Re: Raid 5 to raid 1: balance hangs and scrub aborts. Is this salvageable?

henkjan gersen Mon, 29 Aug 2016 23:58:10 -0700

Thanks for the response Justin. This is exactly what I tried before
posting to the list, but it doesn't seem to get me anywhere. The
moment I hit the logical address that is flagged up in btrfs check as
problematic the balancing operation just sits there and does nothing,
but the operation also can't be canceled. (scrub aborts at that same
logical address)


For example:

root@quasar:~] # btrfs balance start -mconvert=raid1,soft /storage/

The corresponding output in dmegs is below. Note that the line with
455 extends doesn't repeat, which is where the process gets stuck.

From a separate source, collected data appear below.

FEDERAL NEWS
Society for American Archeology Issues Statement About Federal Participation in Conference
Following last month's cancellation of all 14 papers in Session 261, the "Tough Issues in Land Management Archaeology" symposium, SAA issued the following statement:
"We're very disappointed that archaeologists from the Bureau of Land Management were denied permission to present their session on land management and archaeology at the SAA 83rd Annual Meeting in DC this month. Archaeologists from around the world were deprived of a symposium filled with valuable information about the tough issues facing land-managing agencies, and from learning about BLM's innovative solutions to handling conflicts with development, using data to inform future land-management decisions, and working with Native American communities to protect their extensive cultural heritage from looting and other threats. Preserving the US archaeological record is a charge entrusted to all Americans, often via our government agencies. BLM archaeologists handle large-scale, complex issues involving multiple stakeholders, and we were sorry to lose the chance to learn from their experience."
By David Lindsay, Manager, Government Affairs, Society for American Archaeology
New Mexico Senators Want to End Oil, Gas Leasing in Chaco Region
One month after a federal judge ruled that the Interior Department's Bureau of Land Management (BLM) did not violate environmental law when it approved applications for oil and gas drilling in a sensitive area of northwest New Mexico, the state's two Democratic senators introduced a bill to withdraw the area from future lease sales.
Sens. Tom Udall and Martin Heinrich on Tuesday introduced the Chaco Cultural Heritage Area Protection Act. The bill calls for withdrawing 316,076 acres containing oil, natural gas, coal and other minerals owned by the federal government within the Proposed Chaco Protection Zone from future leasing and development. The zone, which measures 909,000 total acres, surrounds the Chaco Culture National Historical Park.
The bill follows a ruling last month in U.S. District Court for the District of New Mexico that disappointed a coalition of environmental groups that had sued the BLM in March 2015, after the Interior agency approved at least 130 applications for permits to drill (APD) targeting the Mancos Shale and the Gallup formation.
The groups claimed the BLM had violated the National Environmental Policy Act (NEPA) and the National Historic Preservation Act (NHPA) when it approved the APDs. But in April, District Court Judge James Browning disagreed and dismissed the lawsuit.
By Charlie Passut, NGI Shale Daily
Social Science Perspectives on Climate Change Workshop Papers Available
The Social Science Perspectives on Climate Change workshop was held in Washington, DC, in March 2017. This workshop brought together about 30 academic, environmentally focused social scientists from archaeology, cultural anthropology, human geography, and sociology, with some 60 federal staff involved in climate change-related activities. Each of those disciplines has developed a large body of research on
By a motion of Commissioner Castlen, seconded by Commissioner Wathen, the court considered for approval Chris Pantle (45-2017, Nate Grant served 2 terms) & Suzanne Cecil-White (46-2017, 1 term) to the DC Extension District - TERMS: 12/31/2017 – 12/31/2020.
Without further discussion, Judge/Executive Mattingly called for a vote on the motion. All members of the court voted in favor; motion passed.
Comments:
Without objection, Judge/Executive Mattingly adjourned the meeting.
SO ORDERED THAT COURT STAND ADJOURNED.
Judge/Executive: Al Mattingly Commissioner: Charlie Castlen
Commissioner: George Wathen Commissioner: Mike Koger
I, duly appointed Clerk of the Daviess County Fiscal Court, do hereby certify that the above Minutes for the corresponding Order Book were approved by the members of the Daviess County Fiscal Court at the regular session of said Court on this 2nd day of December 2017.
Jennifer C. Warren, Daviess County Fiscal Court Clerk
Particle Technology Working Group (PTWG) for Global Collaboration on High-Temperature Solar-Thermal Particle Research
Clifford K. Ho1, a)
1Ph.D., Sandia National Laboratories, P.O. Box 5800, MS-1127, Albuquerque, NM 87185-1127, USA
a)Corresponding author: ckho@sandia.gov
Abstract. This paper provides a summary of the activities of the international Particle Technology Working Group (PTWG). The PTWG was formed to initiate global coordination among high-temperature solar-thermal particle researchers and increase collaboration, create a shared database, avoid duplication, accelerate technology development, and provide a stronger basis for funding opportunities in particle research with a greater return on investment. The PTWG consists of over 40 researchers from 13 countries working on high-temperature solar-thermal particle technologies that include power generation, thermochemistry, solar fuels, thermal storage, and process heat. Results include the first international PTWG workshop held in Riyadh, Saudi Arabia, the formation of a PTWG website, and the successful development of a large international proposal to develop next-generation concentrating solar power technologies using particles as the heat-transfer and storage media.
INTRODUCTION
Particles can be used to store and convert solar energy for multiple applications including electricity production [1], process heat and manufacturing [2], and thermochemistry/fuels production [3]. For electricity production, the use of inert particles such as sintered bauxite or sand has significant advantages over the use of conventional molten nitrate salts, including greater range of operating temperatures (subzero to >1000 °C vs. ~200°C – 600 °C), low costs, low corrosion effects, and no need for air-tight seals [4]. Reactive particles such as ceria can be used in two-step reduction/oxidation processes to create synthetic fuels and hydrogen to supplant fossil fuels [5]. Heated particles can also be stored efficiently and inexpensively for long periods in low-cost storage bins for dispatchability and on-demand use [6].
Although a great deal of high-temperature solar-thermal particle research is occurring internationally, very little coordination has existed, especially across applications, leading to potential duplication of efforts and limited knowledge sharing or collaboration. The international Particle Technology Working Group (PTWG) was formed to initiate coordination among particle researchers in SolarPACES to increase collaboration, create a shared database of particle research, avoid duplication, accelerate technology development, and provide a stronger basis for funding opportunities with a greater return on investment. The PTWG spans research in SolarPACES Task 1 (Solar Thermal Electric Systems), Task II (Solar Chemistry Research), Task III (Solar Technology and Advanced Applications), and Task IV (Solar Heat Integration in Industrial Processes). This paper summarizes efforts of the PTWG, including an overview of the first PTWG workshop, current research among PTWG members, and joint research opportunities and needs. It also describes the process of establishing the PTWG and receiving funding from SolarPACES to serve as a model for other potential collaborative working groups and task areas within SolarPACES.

[  534.686123] BTRFS info (device sde): relocating block group
135393234714624 flags 257
[  536.387826] BTRFS info (device sde): found 65 extents
[  537.871757] BTRFS info (device sde): found 65 extents
[  538.790607] BTRFS info (device sde): relocating block group
95050853777408 flags 257
[  557.759729] BTRFS warning (device sde): sde checksum verify failed
on 99586523447296 wanted D883E9B found DF677297 level 0
[  557.759851] BTRFS warning (device sde): sde checksum verify failed
on 99586523447296 wanted D883E9B found DF677297 level 0
[  557.760084] BTRFS warning (device sde): sde checksum verify failed
on 99586523447296 wanted D883E9B found DF677297 level 0
[  557.760200] BTRFS warning (device sde): sde checksum verify failed
on 99586523447296 wanted D883E9B found DF677297 level 0
[  557.760391] BTRFS warning (device sde): sde checksum verify failed
on 99586523447296 wanted D883E9B found DF677297 level 0
[  557.760483] BTRFS warning (device sde): sde checksum verify failed
on 99586523447296 wanted D883E9B found DF677297 level 0
[  557.760662] BTRFS warning (device sde): sde checksum verify failed
on 99586523447296 wanted D883E9B found DF677297 level 0
[  557.760738] BTRFS warning (device sde): sde checksum verify failed
on 99586523447296 wanted D883E9B found DF677297 level 0
[  557.760951] BTRFS warning (device sde): sde checksum verify failed
on 99586523447296 wanted D883E9B found DF677297 level 0
[  557.761028] BTRFS warning (device sde): sde checksum verify failed
on 99586523447296 wanted D883E9B found DF677297 level 0
[  566.281448] BTRFS info (device sde): found 455 extents
[  566.837080] csum_tree_block: 8104 callbacks suppressed
[  566.837087] BTRFS warning (device sde): sde checksum verify failed
on 99586523447296 wanted D883E9B found DF677297 level 0
[  566.837228] BTRFS warning (device sde): sde checksum verify failed
on 99586523447296 wanted D883E9B found DF677297 level 0
[  584.440088] BTRFS info (device sde): relocating block group
99586147418112 flags 132

I can request to cancel the operation, which gets picked up. However
the balancing doesn't actually stop, probably because it is in the
process of relocating a block

[root@quasar:~] # btrfs balance status /storage/
Balance on '/storage/' is running, cancel requested
0 out of about 4 chunks balanced (9738 considered), 100% left

This happens for both metadata and actual data and the only way out is
forcing a hard reboot (=reset switch). My hope would be that I could
delete the file corresponding to the offending logical address, but I
can't find out what that logical address corresponds to.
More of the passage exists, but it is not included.